Seqrite identified a malicious RAR archive named “План развитие стратегического сотрудничества.pdf.rar” (“Plan for the Development of Strategic Cooperation”), which contained a malicious LNK file abusing PowerShell.exe to fetch a payload hosted on GitHub.
“Upon opening the RAR file, we saw that it contained a malicious LNK trying to abuse PowerShell.exe to download and execute a malicious PowerShell file from a GitHub repository known as GoBuster777,” Seqrite wrote. “Upon decoding the Base64 blob, we determined this is a quick TCP-based reverse shell connecting to 206.189.11.142:443.”
The reverse shell enabled the attackers to remotely execute arbitrary commands, while the Ligolo-ng tunneling tool provided network persistence and stealth.
Silent Lynx deployed several distinct but interconnected payloads during its espionage operations:
Silent Loader
A C++-based loader that executes malicious PowerShell scripts from GitHub, serving as the group’s initial-stage downloader.
“One of the most interesting parts of Silent Loader is it exactly matches the initial loader we discovered back in November 2024–January 2025,” Seqrite noted, adding that this version was a sluggish move to download content from GitHub instead of embedding it directly.

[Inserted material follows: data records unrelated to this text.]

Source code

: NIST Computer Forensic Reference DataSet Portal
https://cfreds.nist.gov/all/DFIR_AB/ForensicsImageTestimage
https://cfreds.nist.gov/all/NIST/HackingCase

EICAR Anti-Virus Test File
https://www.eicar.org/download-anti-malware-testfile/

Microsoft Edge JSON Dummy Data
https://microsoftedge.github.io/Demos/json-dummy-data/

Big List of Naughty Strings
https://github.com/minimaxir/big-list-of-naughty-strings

Laplas (TCP and TLS variants)
A C++ reverse shell capable of both TCP and TLS-based communication with its command and control (C2) servers. The implant uses cmd.exe to execute commands and includes garbage code for obfuscation.

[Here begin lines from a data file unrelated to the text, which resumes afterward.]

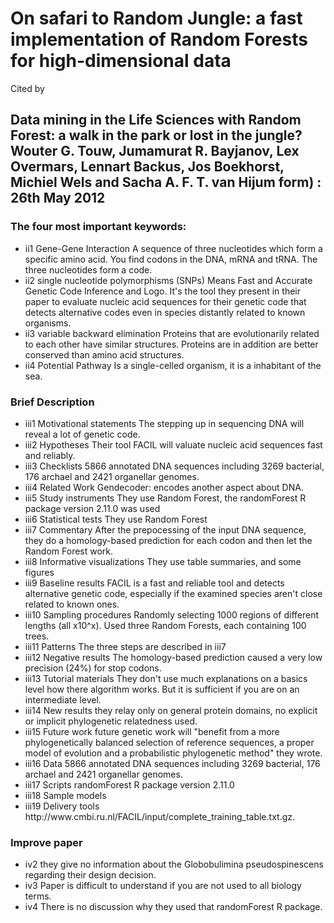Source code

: <h1>On safari to Random Jungle: a fast implementation of Random Forests for high-dimensional data</h1>

Cited by

<h2>Data mining in the Life Sciences with Random Forest: a walk in the park or lost in the jungle?
Wouter G. Touw, Jumamurat R. Bayjanov, Lex Overmars, Lennart Backus, Jos Boekhorst, Michiel Wels and Sacha A. F. T. van Hijum
 form) : 26th May 2012</h2>


<h3>The four most important keywords:</h3>
<ul>
<li>ii1 Gene-Gene Interaction
A sequence of three nucleotides which form a specific amino acid. You find codons in the DNA, mRNA and tRNA. The three nucleotides form a code.</li>
<li>ii2 single nucleotide polymorphisms (SNPs)
Means Fast and Accurate Genetic Code Inference and Logo. It's the tool they present in their paper to evaluate nucleic acid sequences for their genetic code that detects alternative codes even in species distantly related to known organisms.</li>
<li>ii3 variable backward elimination
Proteins that are evolutionarily related to each other have similar structures. Proteins are in addition are better conserved than amino acid structures. </li>
<li>ii4 Potential Pathway
Is a single-celled organism, it is a inhabitant of the sea.</li></ul>

<h3>Brief Description</h3>
<ul><li>iii1  Motivational statements
The stepping up in sequencing DNA will reveal a lot of genetic code.</li>
<li>iii2  Hypotheses
Their tool FACIL will valuate nucleic acid sequences fast and reliably.</li>
<li>iii3  Checklists
5866 annotated DNA sequences including 3269 bacterial, 176 archael and 2421 organellar genomes.
</li><li>iii4  Related Work
Gendecoder: encodes another aspect about DNA.
</li><li>iii5  Study instruments
They use Random Forest, the randomForest R package version 2.11.0 was used
</li><li>iii6  Statistical tests
They use Random Forest
</li><li>iii7  Commentary
After the prepocessing of the input DNA sequence, they do a homology-based prediction for each codon and then let the Random Forest work.
</li><li>iii8  Informative visualizations
      They use table summaries, and some figures
</li><li>iii9  Baseline results
FACIL is a fast and reliable tool and detects alternative genetic code, especially if the examined species aren't close related to known ones.
</li><li>iii10 Sampling procedures
Randomly selecting 1000 regions of different lengths (all x10^x). Used three Random Forests, each containing 100 trees.
</li><li>iii11 Patterns
The three steps are described in iii7
</li><li>iii12 Negative results
The homology-based prediction caused a very low precision (24%) for stop codons.
</li><li>iii13 Tutorial materials
They don't use much explanations on a basics level how there algorithm works. But it is sufficient if you are on an intermediate level.
</li><li>iii14 New results 
they relay only on general protein domains, no explicit or implicit phylogenetic relatedness used.
</li><li>iii15 Future work
future genetic work will "benefit from a more phylogenetically balanced selection of reference sequences, a proper model of evolution and a probabilistic phylogenetic method" they wrote.
</li><li>iii16 Data 
5866 annotated DNA sequences including 3269 bacterial, 176 archael and 2421 organellar genomes. 
</li><li>iii17 Scripts
randomForest R package version 2.11.0
</li><li>iii18 Sample models
</li><li>iii19 Delivery tools 
http://www.cmbi.ru.nl/FACIL/input/complete_training_table.txt.gz.</li></ul>

<h3>Improve paper</h3>
<ul><li>iv2 they give no information about the Globobulimina pseudospinescens regarding their design decision.
</li><li>iv3 Paper is difficult to understand if you are not used to all biology terms.
</li><li>iv4 There is no discussion why they used that randomForest R package.</li></ul>



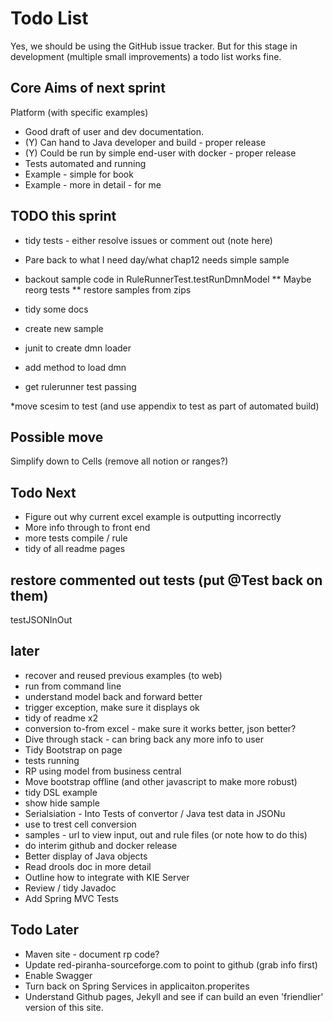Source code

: # Todo List

Yes, we should be using the GitHub issue tracker. But for this stage in development (multiple small improvements) a todo list works fine.

## Core Aims of next sprint

Platform (with specific examples)

* Good draft of user and dev documentation.
* (Y) Can hand to Java developer and build - proper release
* (Y) Could be run by simple end-user with docker - proper release
* Tests automated and running
* Example - simple for book
* Example - more in detail - for me

## TODO this sprint

* tidy tests - either resolve issues or comment out (note here)
* Pare back to what I need day/what chap12 needs simple sample

* backout sample code in RuleRunnerTest.testRunDmnModel
** Maybe reorg tests
** restore samples from zips

* tidy some docs
* create new sample
* junit to create dmn loader
* add method to load dmn
* get rulerunner test passing

*move scesim to test (and use appendix to test as part of automated build)

## Possible move
Simplify down to Cells (remove all notion or ranges?)

## Todo Next 

* Figure out why current excel example is outputting incorrectly
* More info through to front end
* more tests compile / rule
* tidy of all readme pages

## restore commented out tests (put @Test back on them)
testJSONInOut


## later

* recover and reused previous examples (to web)
* run from command line
* understand model back and forward better
* trigger exception, make sure it displays ok
* tidy of readme x2
* conversion to-from excel - make sure it works better, json better?
* Dive through stack - can bring back any more info to user
* Tidy Bootstrap on page
* tests running
* RP using model from business central
* Move bootstrap offline (and other javascript to make more robust)
* tidy DSL example
* show hide sample
* Serialsiation - Into Tests of convertor / Java test data in JSONu
* use to trest cell conversion
* samples - url to view input, out and rule files (or note how to do this)
* do interim github and docker release
* Better display of Java objects
* Read drools doc in more detail
* Outline how to integrate with KIE Server
* Review / tidy Javadoc
* Add Spring MVC Tests

## Todo Later

* Maven site - document rp code?
* Update red-piranha-sourceforge.com to point to github (grab info first)
* Enable Swagger
* Turn back on Spring Services in applicaiton.properites
* Understand Github pages, Jekyll and see if can build an even 'friendlier' version of this site.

“Another version of the same Laplas implant performs nearly similar tasks, with a little difference in the command-and-control infrastructure… it sends a message to the operator ‘HELLO, Press Enter,’ and exits gracefully upon receiving ‘shexit’.”
SilentSweeper (.NET implant)
Used in both Russia–Azerbaijan and China–Central Asia campaigns, SilentSweeper extracts embedded PowerShell payloads such as qw.ps1 and TM3.ps1.
“The implant takes multiple arguments… the -extract flag writes a malicious PowerShell script to disk,” Seqrite explained. “Upon decoding the Base64 blob, it downloads the reverse shell 1.ps1, the same as in previous campaigns.”
In one China–Central Asia campaign, the implant also created a scheduled task named WindowsUpdate, executing every six minutes to maintain persistence.
The investigation linked multiple campaigns through shared infrastructure and metadata artifacts. Notably, LNK files included the working directory C:\Users\GoBus\OneDrive\Рабочий стол, reused across at least 11 distinct phishing samples.
C2 servers were traced to Russia and the Netherlands, with IPs including:
- 62.113.66.137 (Russia)
- 206.189.11.142 (Netherlands)
- 62.113.66.7 (Russia)
- 37.18.27.27 (Russia)
Seqrite confidently attributes the campaigns to Silent Lynx, citing tool overlap, identical coding patterns, and recurrent PowerShell-based reverse shells:
“The operators are heavily obsessed with Base64 encoding and go-to reverse shells in C++, PowerShell, Golang & .NET. We believe the group has followed our research and decided to store the encoded blob on GitHub instead of embedding it directly into binaries.”
The overarching theme of the report, titled “The Roads Lead to Dushanbe,” alludes to the group’s sustained interest in regional diplomatic summits and infrastructure collaborations linking Russia, China, and Central Asia.
“We believe that the threat group is primarily interested on the events at Dushanbe such as meeting of Russian-Azerbaijan nation-heads to projects such as China-Tajikistan Highway and Beijing-Dushanbe flight connection,” Seqrite assessed.
The espionage campaigns appear aligned with intelligence gathering rather than financial motives, consistent with Silent Lynx’s historical focus on strategic geopolitical interests.
Seqrite warned that Silent Lynx may expand its targeting to upcoming India–Central Asia security summits, although no campaigns have been observed at the time of publication.